From Code-Heavy Control to AI-Assisted AV Workflows
The SDVoE Alliance is extending its API to enable AI-assisted AV-over-IP workflows, marking a shift from traditional, code-heavy control models toward more intuitive system management. Instead of relying solely on specialist knowledge of the SDVoE API, users can now interact with AV-over-IP deployment and control through natural-language prompts and automated software tools. By pairing the SDVoE API with AI agentic control architectures such as MCP Servers and Agent Skills, the alliance aims to streamline tasks that once demanded extensive custom programming. This move directly addresses a long-standing pain point in enterprise AV infrastructure: the gap between complex AV-over-IP capabilities and the limited programming resources available to fully exploit them. With AI interpreting intent and orchestrating API calls in the background, system planners, integrators and operators gain faster, more accessible control over increasingly sophisticated AV environments.
Accelerating AV-over-IP Deployment and Programming
By layering AI on top of SDVoE API capabilities, the new approach is designed to speed up AV-over-IP deployment and programming. Users can describe desired system behaviors or configurations in conversational language, and AI agents translate those instructions into working system setups. This reduces the need for painstaking manual scripting, enabling integrators to stand up enterprise AV infrastructure in less time and with fewer specialized resources. The AI-assisted workflows also support automated creation of control interfaces and integrations, allowing teams to iterate rapidly on system design without repeatedly revisiting low-level API logic. For enterprises, this translates into shorter project timelines and more agile responses to changing AV requirements, such as adding new rooms, reconfiguring signal flows or adapting to hybrid collaboration demands across campuses and large facilities.

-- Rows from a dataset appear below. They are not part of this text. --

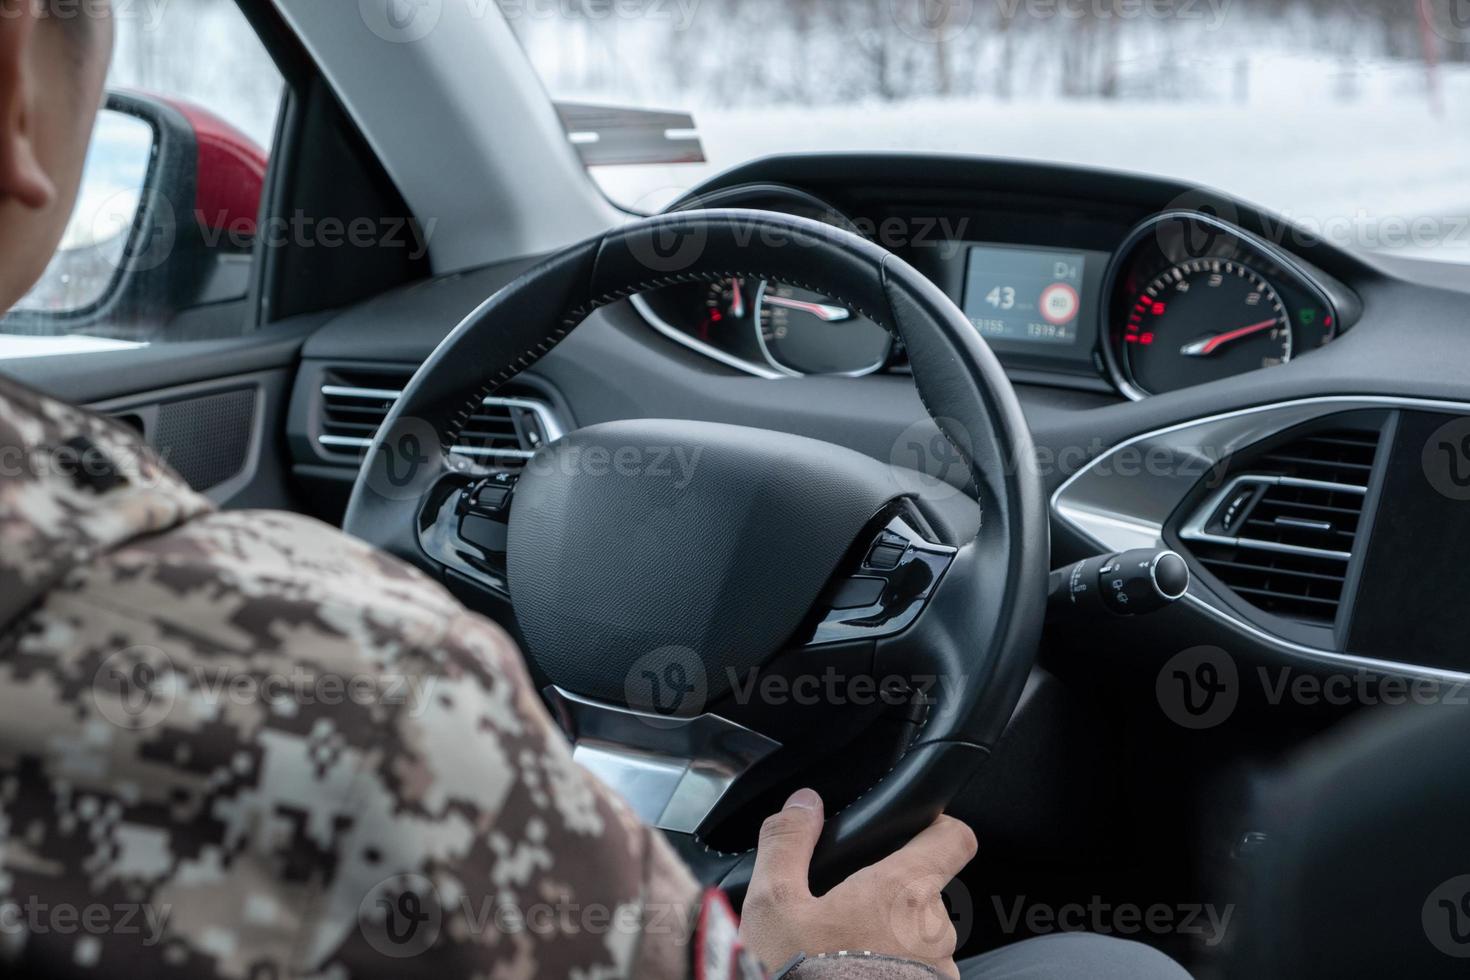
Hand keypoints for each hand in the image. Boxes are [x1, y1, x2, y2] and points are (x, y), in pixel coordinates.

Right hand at [738, 788, 977, 978]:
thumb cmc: (799, 976)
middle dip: (891, 899)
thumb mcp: (773, 905)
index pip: (954, 839)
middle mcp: (934, 930)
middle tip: (844, 914)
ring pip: (922, 941)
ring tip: (845, 958)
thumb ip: (788, 844)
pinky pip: (919, 976)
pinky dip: (893, 975)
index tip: (914, 832)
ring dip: (893, 943)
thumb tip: (805, 802)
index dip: (937, 828)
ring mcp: (939, 974)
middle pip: (927, 893)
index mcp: (902, 891)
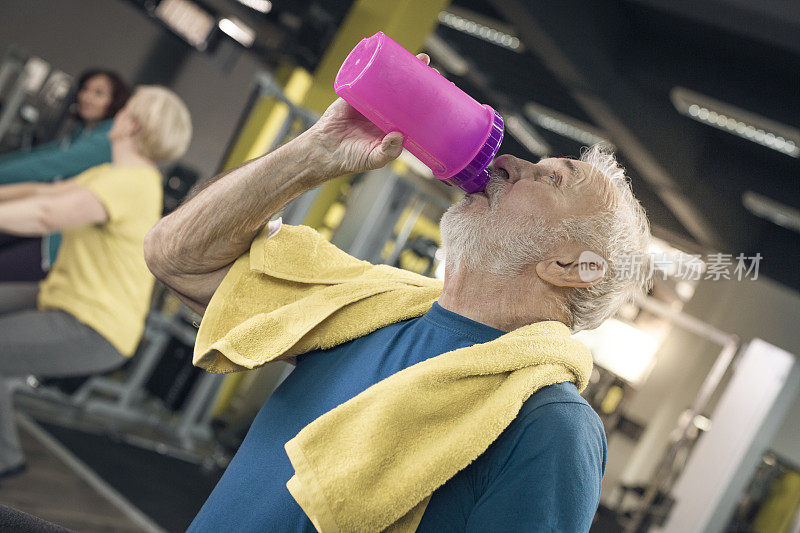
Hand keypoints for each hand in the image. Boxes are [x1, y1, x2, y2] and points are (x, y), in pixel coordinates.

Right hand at [308, 53, 431, 177]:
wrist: (323, 151)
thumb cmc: (351, 158)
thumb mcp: (373, 159)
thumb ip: (387, 152)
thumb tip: (399, 135)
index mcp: (395, 126)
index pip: (418, 111)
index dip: (432, 102)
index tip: (447, 92)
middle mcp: (386, 111)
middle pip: (408, 91)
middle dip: (422, 80)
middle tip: (435, 72)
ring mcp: (372, 100)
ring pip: (391, 80)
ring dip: (405, 68)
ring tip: (421, 59)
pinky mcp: (356, 92)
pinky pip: (368, 75)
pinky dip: (378, 64)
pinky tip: (390, 55)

Smarter Monitoring and Troubleshooting for Enterprise AV Infrastructure
Beyond initial deployment, the expanded SDVoE API is aimed at improving day-two operations like monitoring and troubleshooting. AI-assisted tools can analyze system states and logs, then surface insights or remediation steps via natural-language interactions. Instead of manually combing through event logs or scripting diagnostic routines, operators can ask questions such as which endpoints are experiencing issues or whether there are bandwidth bottlenecks in specific segments of the AV-over-IP deployment. Agentic workflows can then correlate data across the SDVoE environment, helping identify root causes faster and recommending corrective actions. This reduces dependence on senior engineers for every issue and helps enterprises maintain higher uptime across mission-critical AV applications. Over time, AI-driven pattern recognition can further optimize system performance, informing proactive maintenance and configuration adjustments before problems impact end users.
DisplayNet Shows Early Implementation of AI-Ready SDVoE
DVIGear has emerged as an early adopter, showcasing how AI-assisted workflows can be implemented using SDVoE’s expanded API set. Its DisplayNet platform, combined with the DisplayNet Connect for AI Agents component, functions as an MCP Server that bridges the DisplayNet SDVoE management server with popular AI platforms, including Claude, OpenAI Codex and Gemini CLI. This integration enables application development, automated configuration tasks and log analysis through natural-language prompts, even across large-scale SDVoE deployments. For enterprises, such a reference implementation demonstrates how AI can be layered onto existing SDVoE-based systems without a full rip-and-replace. As more manufacturers and software vendors plug into the SDVoE ecosystem, the practical path toward broadly deployed AI-assisted AV workflows becomes clearer, supporting faster adoption of intelligent control and diagnostics in enterprise AV infrastructure.